Immagine speculare ribaltata della realtà Londinese è invece il piccolo locus amenus della Provenza, dove
il nostro sguardo non può non rimanere inebriato dalla poesia dei colori e
della luce, echi della pittura post-impressionista (Cezanne) che liberano e
accompagnano alla redenzione il peccatore Skinner. In
questo contesto è l’acqua l’elemento
purificatore, un archè ritornante
nell’operazione, a cominciare dalla piscina, nella quale Max bambino si
tuffava con gioia, una vaschetta che diventa vera porta della riconquista:
Ricadendoci in età matura, oramai svuotata ma piena di sterco di vacca, egli
verrà depurerato del suo essere-merda
(i getti d’acqua lo colpiscono violentemente, lo risvegliano, lo
amalgamano in una melma putrida - un battesimo per ritornare a galla). La
“certezza” megalomane di Max (ironicamente ha lo stesso nome del
Gladiatore wrestler che tanto ci ha
“esaltato”: autoironia? Perché no?!) si
disgrega in un ritorno dell’infanzia, di quella innocenza
dimenticata, che il nostro sguardo vendemmierà nella propria contemplazione.
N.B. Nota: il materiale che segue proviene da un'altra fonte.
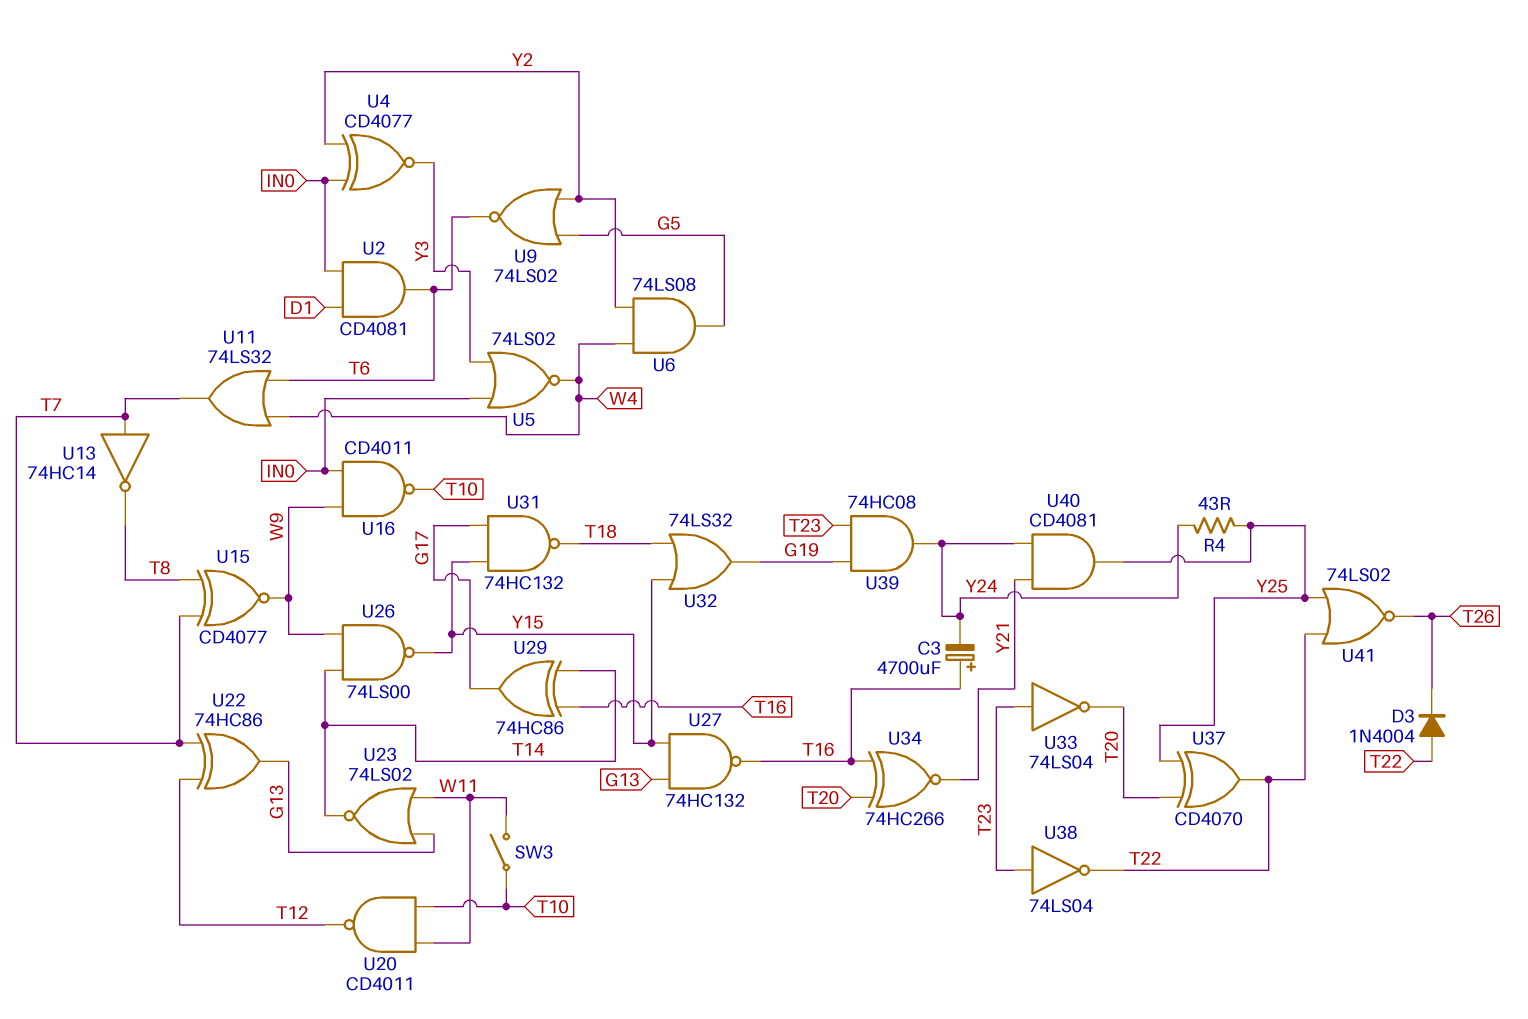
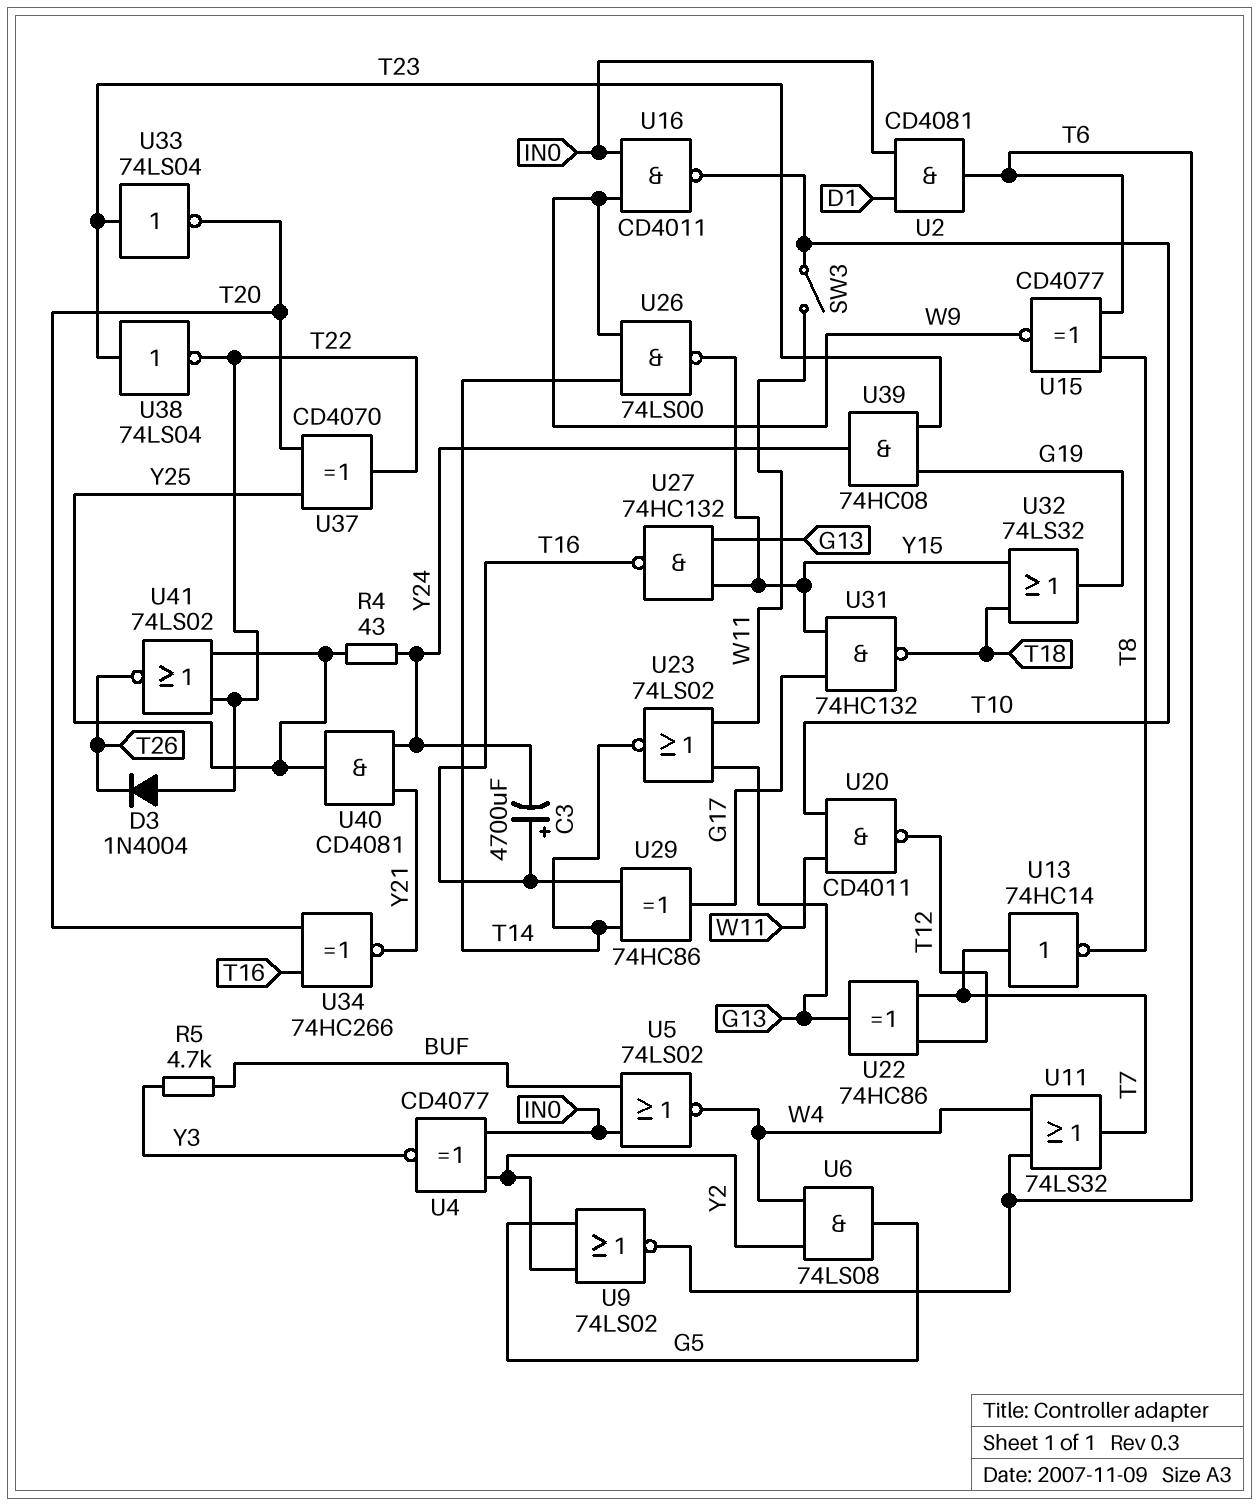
R5: none -> 4.7k (BUF, Y3)
U5: NOR 74LS02 (in IN0, in Y3, out W4) -> NOR 74LS02 (in BUF, in IN0, out W4)
U15: XNOR CD4077 (in T7, in T8, out W9) -> XNOR CD4077 (in T6, in T8, out W9)

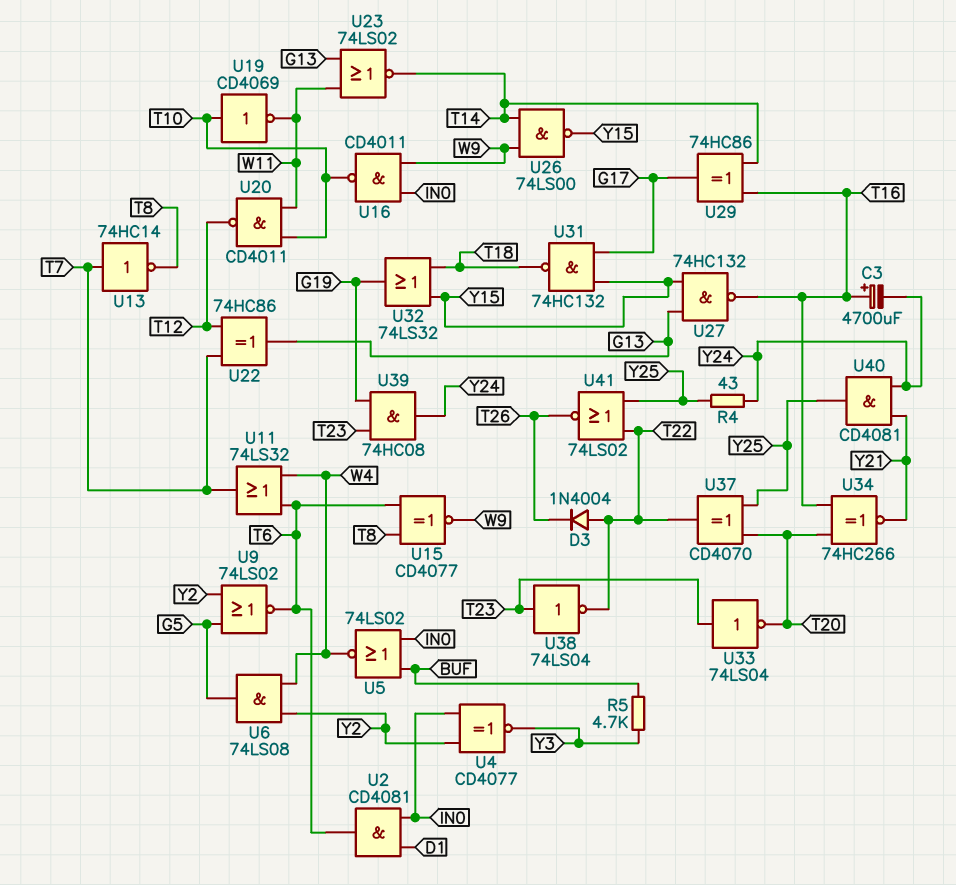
SW3: switch (T10, W11) -> none
U19: none -> NOT CD4069 (in T10, out W11)

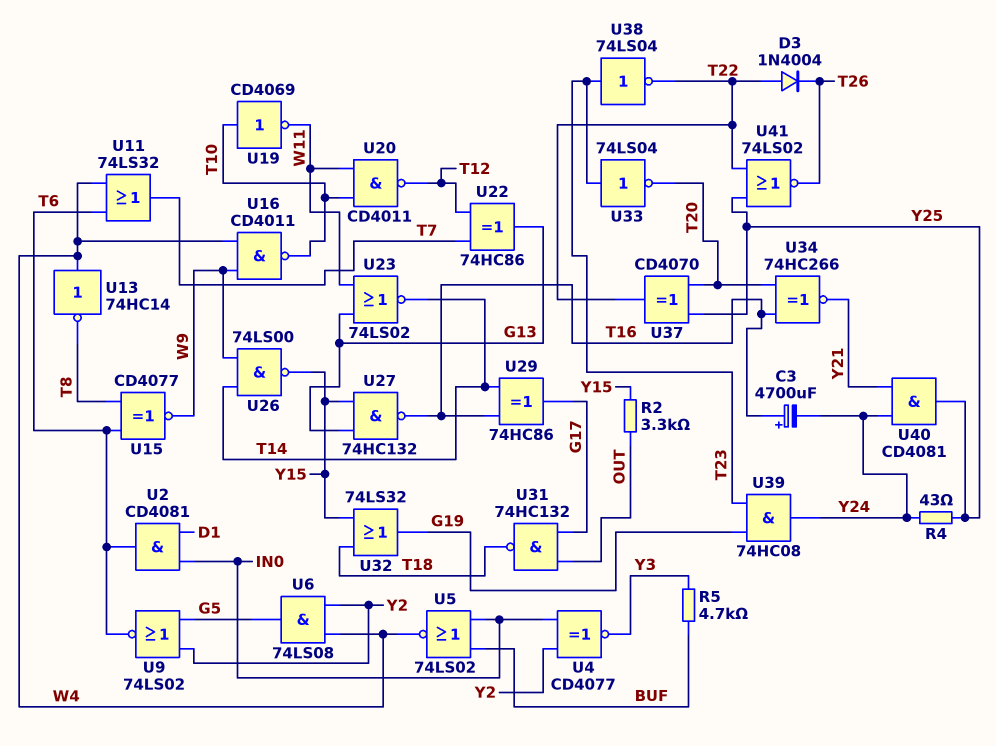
R2: none -> 3.3k (OUT, Y15)
U13: NOT 74HC14 (in T7, out T8) -> NOT 74HC14 (in W4, out T8)
U16: NAND CD4011 (in IN0, in W9, out T10) -> NAND CD4011 (in W4, in W9, out T10)
U31: NAND 74HC132 (in G17, in Y15, out T18) -> NAND 74HC132 (in G17, in OUT, out T18)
I sensi si rivitalizzano nell’odore della terra
nella luce del sole, nella semplice complessità del paesaggio, (che esorcizza
la complessità semplice dei grattacieli); la (s)perfezione viene
negata dal marchio della genuinità, non a caso il protagonista mangia
istintivamente un pomodoro macchiandosi la camicia, simbolo di una falsa purezza
doverosa da perdere.
Il cinema ha nuovamente compiuto il suo miracolo, ci ha allontanati
dal torpore gelido dell’industria (dove il Vang Gogh è solo riprodotto, esiliato dalla
sua condizione di opera d’arte, congelato nella cornice consumistica e intellettualoide)
per riacquistare il ruolo di macchina dei sogni, perché non sperare quindi in
un futuro con un ottimo vino?
Ridley Scott, che
davamo per morto e sepolto dopo Le
Crociate, è resuscitato (sarà la forza di Gesù
Bambino sotto il Natale?), riconquistandoci una fetta di cuore. E non è poco.